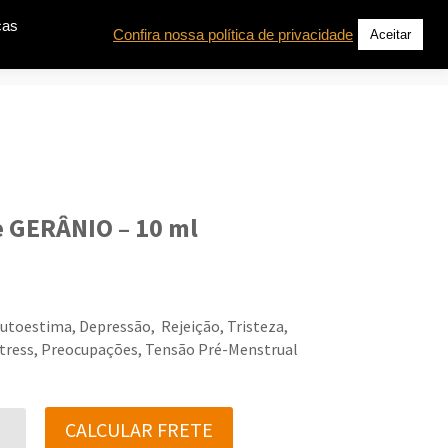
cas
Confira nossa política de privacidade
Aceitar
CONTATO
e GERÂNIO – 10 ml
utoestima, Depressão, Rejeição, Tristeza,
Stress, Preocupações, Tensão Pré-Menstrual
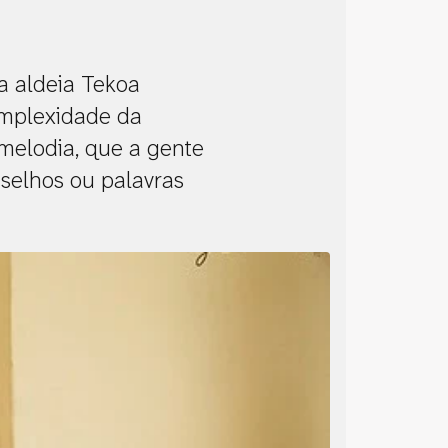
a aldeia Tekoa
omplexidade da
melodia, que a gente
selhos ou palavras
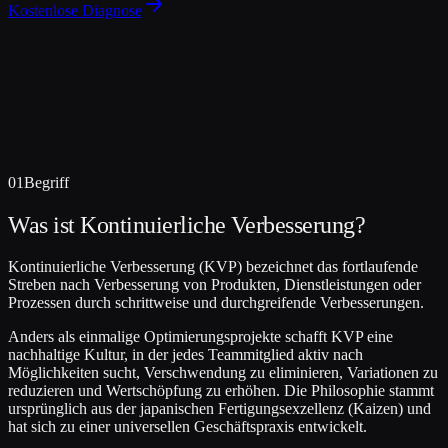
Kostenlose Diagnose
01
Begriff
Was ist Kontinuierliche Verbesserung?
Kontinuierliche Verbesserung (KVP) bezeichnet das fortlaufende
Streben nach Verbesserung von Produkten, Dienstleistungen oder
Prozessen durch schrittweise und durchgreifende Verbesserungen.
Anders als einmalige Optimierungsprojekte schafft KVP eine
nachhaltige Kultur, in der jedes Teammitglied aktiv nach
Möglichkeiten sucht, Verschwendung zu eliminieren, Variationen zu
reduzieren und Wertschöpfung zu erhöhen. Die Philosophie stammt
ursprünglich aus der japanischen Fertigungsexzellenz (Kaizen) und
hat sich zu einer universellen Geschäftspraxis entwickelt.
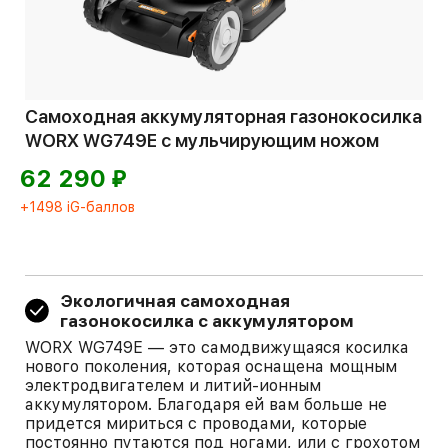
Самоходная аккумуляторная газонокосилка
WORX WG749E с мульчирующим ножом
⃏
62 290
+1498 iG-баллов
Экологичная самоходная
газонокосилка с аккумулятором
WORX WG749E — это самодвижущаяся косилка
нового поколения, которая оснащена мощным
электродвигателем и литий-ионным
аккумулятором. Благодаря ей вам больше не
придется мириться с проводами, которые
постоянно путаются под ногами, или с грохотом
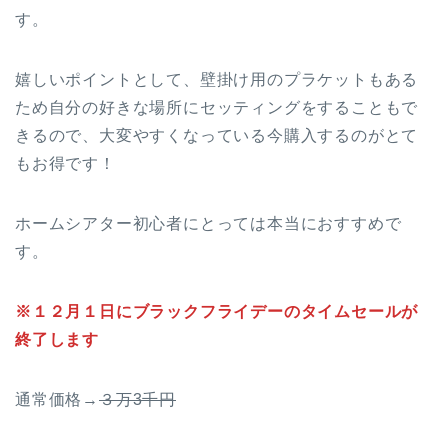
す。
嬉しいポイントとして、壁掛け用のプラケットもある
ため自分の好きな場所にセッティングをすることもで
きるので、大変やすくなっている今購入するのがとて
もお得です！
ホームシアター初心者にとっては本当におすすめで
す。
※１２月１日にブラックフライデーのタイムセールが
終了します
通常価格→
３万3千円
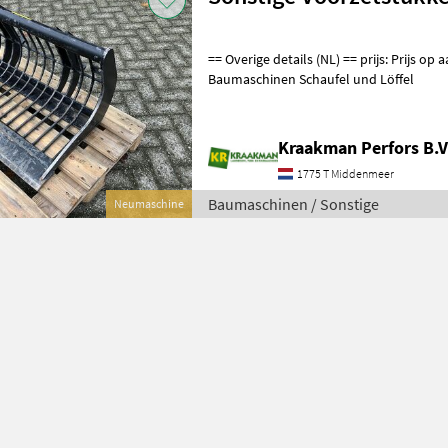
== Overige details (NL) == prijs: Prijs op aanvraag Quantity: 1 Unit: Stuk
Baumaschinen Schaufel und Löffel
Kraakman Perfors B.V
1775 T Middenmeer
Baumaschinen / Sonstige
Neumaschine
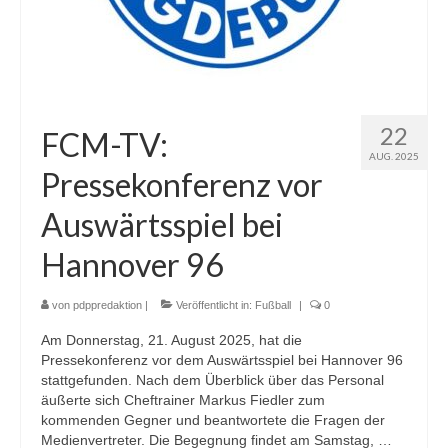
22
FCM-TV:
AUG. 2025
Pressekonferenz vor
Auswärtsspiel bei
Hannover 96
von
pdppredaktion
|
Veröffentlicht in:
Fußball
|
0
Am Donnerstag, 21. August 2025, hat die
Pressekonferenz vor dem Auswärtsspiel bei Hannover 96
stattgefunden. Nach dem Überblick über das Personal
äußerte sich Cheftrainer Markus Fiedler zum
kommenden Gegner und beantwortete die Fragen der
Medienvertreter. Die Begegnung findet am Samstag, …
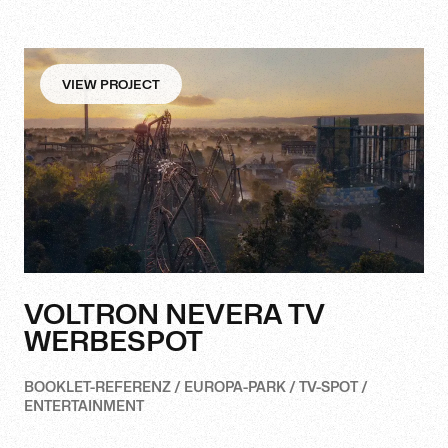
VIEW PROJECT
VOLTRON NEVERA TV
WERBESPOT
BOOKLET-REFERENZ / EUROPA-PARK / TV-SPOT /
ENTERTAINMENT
...
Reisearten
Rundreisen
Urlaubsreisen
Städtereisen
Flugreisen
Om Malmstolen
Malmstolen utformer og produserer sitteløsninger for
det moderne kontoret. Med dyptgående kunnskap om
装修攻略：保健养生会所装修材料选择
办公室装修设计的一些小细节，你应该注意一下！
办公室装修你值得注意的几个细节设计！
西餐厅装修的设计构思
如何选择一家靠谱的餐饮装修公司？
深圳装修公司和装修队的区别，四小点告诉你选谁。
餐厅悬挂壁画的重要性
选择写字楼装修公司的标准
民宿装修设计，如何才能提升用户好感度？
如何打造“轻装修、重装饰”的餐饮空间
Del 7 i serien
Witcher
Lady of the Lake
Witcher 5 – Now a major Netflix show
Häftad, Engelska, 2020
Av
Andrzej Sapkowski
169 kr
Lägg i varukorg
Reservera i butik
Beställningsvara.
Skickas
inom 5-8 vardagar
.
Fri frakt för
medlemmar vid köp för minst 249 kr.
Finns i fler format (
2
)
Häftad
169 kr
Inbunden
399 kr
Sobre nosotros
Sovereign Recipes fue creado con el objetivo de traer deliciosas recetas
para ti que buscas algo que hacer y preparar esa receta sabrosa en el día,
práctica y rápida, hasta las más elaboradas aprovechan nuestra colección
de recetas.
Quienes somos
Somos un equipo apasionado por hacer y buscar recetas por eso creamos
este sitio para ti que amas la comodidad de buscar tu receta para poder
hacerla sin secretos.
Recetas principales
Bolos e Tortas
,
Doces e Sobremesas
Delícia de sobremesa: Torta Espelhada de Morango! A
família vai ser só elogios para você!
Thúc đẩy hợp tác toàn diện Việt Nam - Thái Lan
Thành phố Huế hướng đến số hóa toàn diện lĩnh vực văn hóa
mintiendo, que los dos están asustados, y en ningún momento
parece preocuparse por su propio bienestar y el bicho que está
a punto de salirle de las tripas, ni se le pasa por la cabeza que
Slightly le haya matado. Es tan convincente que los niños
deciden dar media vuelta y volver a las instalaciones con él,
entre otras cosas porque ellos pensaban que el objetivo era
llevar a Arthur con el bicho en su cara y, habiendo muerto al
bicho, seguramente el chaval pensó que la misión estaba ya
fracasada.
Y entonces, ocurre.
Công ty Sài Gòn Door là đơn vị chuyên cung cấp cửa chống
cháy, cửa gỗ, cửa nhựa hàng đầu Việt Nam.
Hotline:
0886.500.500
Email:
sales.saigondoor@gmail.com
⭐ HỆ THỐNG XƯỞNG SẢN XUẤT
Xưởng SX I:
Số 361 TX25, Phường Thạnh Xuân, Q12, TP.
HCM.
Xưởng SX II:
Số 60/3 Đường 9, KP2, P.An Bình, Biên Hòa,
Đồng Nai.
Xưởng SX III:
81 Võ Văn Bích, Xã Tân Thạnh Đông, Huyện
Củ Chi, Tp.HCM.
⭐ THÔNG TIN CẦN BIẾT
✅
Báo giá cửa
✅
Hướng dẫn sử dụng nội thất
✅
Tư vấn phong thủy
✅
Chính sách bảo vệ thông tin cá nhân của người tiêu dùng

Exercise
Copy exactly the lines of the listing above between the one holding "Экологичная самоходная" and the one holding "ENTERTAINMENT", inclusive; omit all pictures.

Task result
Экологичная самоходная
газонокосилка с аккумулятором
WORX WG749E — это самодвижущаяся косилка
нового поколения, которая оснащена мощным
электродвигателем и литий-ионным
аккумулятором. Благодаря ей вам больше не
придется мириться с проводами, которые
постоянно путаются под ногами, или с грохотом
す。
嬉しいポイントとして、壁掛け用のプラケットもある
ため自分の好きな場所にセッティングをすることもで
きるので、大変やすくなっている今購入するのがとて
もお得です！
ホームシアター初心者にとっては本当におすすめで
す。
※１２月１日にブラックフライデーのタイムセールが
終了します
通常価格→
３万3千円
== Overige details (NL) == prijs: Prijs op aanvraag Quantity: 1 Unit: Stuk
Baumaschinen Schaufel und Löffel
Kraakman Perfors B.V
1775 T Middenmeer
Baumaschinen / Sonstige
Neumaschine
22
FCM-TV:
AUG. 2025
Pressekonferenz vor
Auswärtsspiel bei
Hannover 96
von
pdppredaktion
|
Veröffentlicht in:
Fußball
|
0
Am Donnerstag, 21. August 2025, hat die
Pressekonferenz vor dem Auswärtsspiel bei Hannover 96
stattgefunden. Nach dem Überblick über das Personal
äußerte sich Cheftrainer Markus Fiedler zum
kommenden Gegner und beantwortete die Fragen der
Medienvertreter. Die Begegnung findet am Samstag, …
VIEW PROJECT
VOLTRON NEVERA TV
WERBESPOT
BOOKLET-REFERENZ / EUROPA-PARK / TV-SPOT /
ENTERTAINMENT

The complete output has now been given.